Page text |
* * *

V8 Heap is divided into spaces:

New Space (Young Generation):
  ├─ From-space (active)     ~1-8 MB
  └─ To-space (copy target)  ~1-8 MB
  Scavenge GC — very fast, runs frequently

Old Space (Old Generation):
  ├─ Old Pointer Space        Objects with pointers to other objects
  ├─ Old Data Space           Objects with only data (strings, numbers)
  ├─ Code Space               JIT-compiled code
  ├─ Map Space                Hidden classes (shapes)
  └─ Large Object Space       Objects > 512KB (directly allocated, never moved)
  Mark-Compact GC — slow, runs infrequently

Generational Hypothesis and Scavenge GC

Generational hypothesis:
  Most objects die young — they're created for one task and discarded.
  → Optimize for collecting short-lived objects quickly.

Scavenge (Minor GC) — runs every few MB of allocation:
  1. Start from GC roots (stack, globals, built-in objects)
  2. Trace all reachable objects in From-space
  3. COPY live objects to To-space (compacting — no fragmentation)
  4. Swap From-space and To-space
  5. Dead objects in old From-space are gone (no cleanup needed)

Objects that survive 2 scavenges → promoted to Old Space

Cost: proportional to LIVE objects (not dead ones!)
  → Creating and discarding many short-lived objects is CHEAP
  → Having many long-lived objects in New Space is expensive (they get copied)
javascript// Scavenge-friendly: short-lived objects
function processRequest(data) {
  const result = transform(data); // short-lived intermediates → GC'd quickly
  return result;
}

// Scavenge-unfriendly: objects that outlive their usefulness but stay in scope
const cache = {};  // lives in Old Space
function badCache(key, fn) {
  if (!cache[key]) cache[key] = fn(); // grows indefinitely
  return cache[key];
}

Mark-and-Sweep (Major GC)

* * *

Record list |
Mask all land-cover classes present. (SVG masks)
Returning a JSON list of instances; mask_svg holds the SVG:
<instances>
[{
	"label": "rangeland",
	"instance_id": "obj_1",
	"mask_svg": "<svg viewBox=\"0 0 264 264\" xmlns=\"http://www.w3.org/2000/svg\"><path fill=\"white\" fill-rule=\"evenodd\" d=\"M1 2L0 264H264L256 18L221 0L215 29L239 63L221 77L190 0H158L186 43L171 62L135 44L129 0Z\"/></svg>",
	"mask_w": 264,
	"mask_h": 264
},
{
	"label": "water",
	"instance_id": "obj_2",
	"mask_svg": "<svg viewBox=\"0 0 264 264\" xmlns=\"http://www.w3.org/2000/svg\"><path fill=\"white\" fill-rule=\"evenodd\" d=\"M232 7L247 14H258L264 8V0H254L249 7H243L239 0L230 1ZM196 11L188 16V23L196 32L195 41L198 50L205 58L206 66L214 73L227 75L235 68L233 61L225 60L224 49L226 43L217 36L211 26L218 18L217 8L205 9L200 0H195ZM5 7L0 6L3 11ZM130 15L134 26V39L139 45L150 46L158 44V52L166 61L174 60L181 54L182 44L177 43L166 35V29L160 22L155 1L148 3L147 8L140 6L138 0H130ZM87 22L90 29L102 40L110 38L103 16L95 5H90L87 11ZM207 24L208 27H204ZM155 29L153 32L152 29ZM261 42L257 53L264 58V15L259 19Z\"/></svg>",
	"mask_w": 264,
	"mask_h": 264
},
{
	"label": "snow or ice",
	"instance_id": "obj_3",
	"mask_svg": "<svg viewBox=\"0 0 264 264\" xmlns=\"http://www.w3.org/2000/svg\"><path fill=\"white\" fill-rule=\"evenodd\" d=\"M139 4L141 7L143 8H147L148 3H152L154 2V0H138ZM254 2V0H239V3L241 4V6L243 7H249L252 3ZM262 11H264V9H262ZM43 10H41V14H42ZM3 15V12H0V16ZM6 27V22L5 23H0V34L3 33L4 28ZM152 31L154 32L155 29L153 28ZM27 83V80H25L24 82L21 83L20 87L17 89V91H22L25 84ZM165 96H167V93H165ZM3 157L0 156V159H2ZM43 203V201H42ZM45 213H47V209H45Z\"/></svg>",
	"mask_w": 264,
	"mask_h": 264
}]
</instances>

* * *

What to work on |
1) In the V8 heap notes, how many scavenges must an object survive before it is promoted to Old Space?
2) Quote everything from "New Space (Young" down to "allocated, never moved)" in the V8 heap notes.

Solutions to each task |
1) Two.

2)
New Space (Young Generation):
  ├─ From-space (active)     ~1-8 MB
  └─ To-space (copy target)  ~1-8 MB
  Scavenge GC — very fast, runs frequently

Old Space (Old Generation):
  ├─ Old Pointer Space        Objects with pointers to other objects
  ├─ Old Data Space           Objects with only data (strings, numbers)
  ├─ Code Space               JIT-compiled code
  ├─ Map Space                Hidden classes (shapes)
  └─ Large Object Space       Objects > 512KB (directly allocated, never moved)